認知症かいごブログ

死んだ方がマシと言う認知症高齢者が増えてる?!

「死んだ方がマシ」「早く死にたい」「早くあの世からお迎えに来てほしい」

気づいたら、最近デイサービスでよく聞くようになりました。今回は深刻とは反対のお話しです。

「死にたい」という言葉を発する背景は人それぞれ違います。深刻に悩む人がいる反面、簡単に口にする人もいます。本人しかわからないことですが、デイサービスに来ている人の数人が何かの折に口にしています。

家族と折り合いが悪いAさん

Aさんは奥さんとの仲が悪く、家では最小限しか介護されず、いつも「早く死んでくれ」「じゃあ殺してくれ」という掛け合いが毎日繰り返されている様子。近くに住む子がいますが、子もまた最小限しか関わらないようです。

確かにそんな環境ではツラくなるのも無理がありません。認知症専門デイサービスに来た当初は穏やかな雰囲気で、誰かと話すことは好きだけど、耳が遠いことと、周りは認知症の人のため余計に会話を楽しめる相手はおらず、家でも外でも孤独感があったと思いますが、それを顔に出す、口に出すということは無い人でした。

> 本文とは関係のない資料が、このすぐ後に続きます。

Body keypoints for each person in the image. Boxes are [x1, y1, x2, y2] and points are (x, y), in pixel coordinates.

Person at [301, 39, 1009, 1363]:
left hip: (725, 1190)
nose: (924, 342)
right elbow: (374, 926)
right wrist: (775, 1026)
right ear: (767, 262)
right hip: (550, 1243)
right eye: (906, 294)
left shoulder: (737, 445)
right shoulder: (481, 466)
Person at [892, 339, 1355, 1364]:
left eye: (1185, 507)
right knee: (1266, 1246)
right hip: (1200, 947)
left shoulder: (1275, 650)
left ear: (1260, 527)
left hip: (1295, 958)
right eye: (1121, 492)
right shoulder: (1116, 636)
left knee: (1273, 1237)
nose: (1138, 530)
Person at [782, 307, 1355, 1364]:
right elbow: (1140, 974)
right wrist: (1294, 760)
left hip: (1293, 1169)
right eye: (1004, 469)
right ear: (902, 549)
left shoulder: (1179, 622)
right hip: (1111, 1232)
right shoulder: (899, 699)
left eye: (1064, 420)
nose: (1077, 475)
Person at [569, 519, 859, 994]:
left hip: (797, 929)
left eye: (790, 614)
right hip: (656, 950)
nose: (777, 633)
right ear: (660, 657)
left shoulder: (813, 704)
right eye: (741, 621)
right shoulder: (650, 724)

足が不自由で、手押しを使用していても歩行は、かなり不安定。「こうなったらおしまいですな」と自虐的な言葉を笑顔で話しています。

ところが、途中から「死んだ方がマシや」という言葉が出てきて、それがほぼ毎回になっています。

Aさんの背景での変化は、家族に変わりは無いですが、デイサービス内で仲が良くなって会話できる友達ができたことが大きな変化でした。デイサービスにも慣れて、レクリエーションなども、とても楽しんで参加するようになりました。

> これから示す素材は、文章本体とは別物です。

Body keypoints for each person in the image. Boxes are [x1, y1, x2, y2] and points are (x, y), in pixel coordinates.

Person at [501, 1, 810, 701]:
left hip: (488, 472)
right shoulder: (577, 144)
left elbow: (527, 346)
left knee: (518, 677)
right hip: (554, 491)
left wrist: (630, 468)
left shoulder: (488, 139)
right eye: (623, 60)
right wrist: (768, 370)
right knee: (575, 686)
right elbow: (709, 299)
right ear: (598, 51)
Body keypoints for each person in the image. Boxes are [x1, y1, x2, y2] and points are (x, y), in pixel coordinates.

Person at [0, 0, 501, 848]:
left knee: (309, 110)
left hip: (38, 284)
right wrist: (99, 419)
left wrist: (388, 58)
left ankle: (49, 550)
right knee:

それがなぜ「死んだ方がマシ」に繋がるのだろうと考えたところ、気持ちを素直に出すことができるようになったのではという結論にたどり着きました。

「死んだ方がマシ」と言うAさんに対して職員は「そんな悲しいことは言わないで」「Aさん居なかったら寂しいですやん」「他の人もみんな同じこと言ってますね、まだちょっと早いですよ」「なんでやね~ん」など色々な返しをします。

Aさんにとって、自分の存在意義を確認する言葉なのかもしれないと思うようになってから様子を見ていると、やはり言葉に冗談が混じるようにもなり、デイサービスでリラックスして過ごせるようになっているように見えます。

ボケてきた自覚で不安になるBさん

しっかり覚えていたり、物事を理解したりできていたことが、自分でもわかるくらいに色々なことがわからなくなってきた不安に駆られているBさん。

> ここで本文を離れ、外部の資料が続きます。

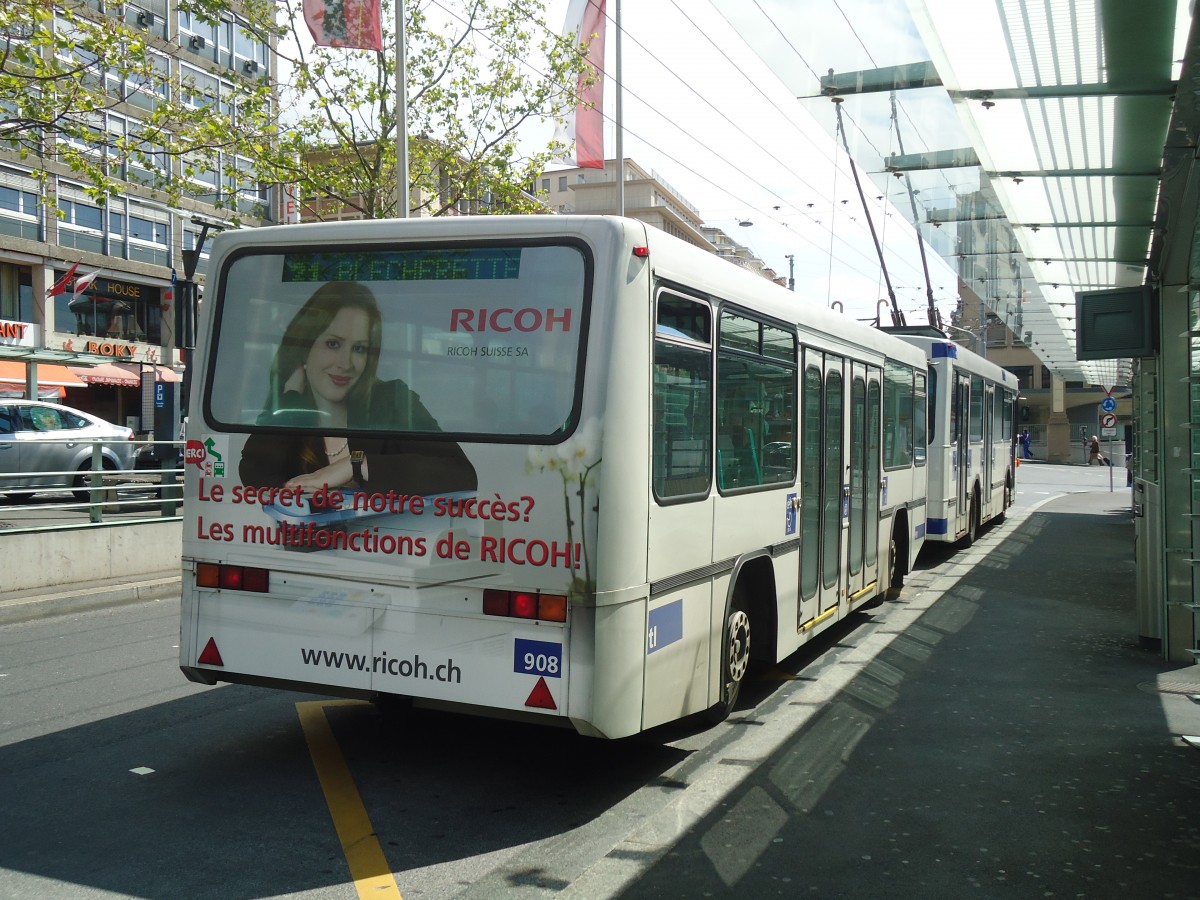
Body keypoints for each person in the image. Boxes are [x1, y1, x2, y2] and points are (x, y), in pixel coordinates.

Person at [238, 281, 477, 495]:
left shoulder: (391, 401)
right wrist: (291, 397)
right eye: (333, 344)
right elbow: (256, 475)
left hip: (385, 544)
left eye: (359, 349)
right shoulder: (292, 411)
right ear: (305, 346)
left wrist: (358, 465)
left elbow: (461, 474)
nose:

Bさんが「ボケてきてる」「もう早く死にたいわ」という言葉が出るのは主に大事な物が無くなって思い出せない時です。単なる物忘れでは無いことも自覚しています。

しっかりしている人ほど落胆する気持ちは大きいのでしょう。落ち込む自分に何とか納得させる、諦めさせる、そんなことが続きます。

Bさんはケアハウスで一人暮らしです。同じケアハウスに住む人同士の交流は殆どありません。あいさつ程度の会話があるか無いかくらいです。

デイサービスに来た当初は無表情でとっつきにくい雰囲気でした。ところがしばらくしてデイサービスに慣れてきてからというもの、自覚して言ってたほどの無表情が、今本人が気づいているかわかりませんが、とても笑顔が増えてます。

耳が遠くて、他の人と距離をとっていたのに、自分から話しかけていくようにもなりました。手仕事をお願いすると爆速でこなしてくれます。

Bさんがこの先、今よりも忘れてしまうことが多くなったとしても、その分、デイサービスで他の人と関わったり、楽しく過ごせる時間が増えていくことで、孤独や不安が楽しさで上書きされることを願います。

他にもデイサービスに来て「死にたい」と口にする人は、AさんやBさんのように集える仲間や会話できる人がいて、気持ちを受け止めてくれる人がいるからこそ、嘆きや悲観した言葉を安心して口に出しているように見えます。

そう見えるからこそ、裏の裏、奥の奥まで、その人その人が抱えているであろう悩みを常に意識しながら、今できる声かけ、今できるパフォーマンスができたらと思います。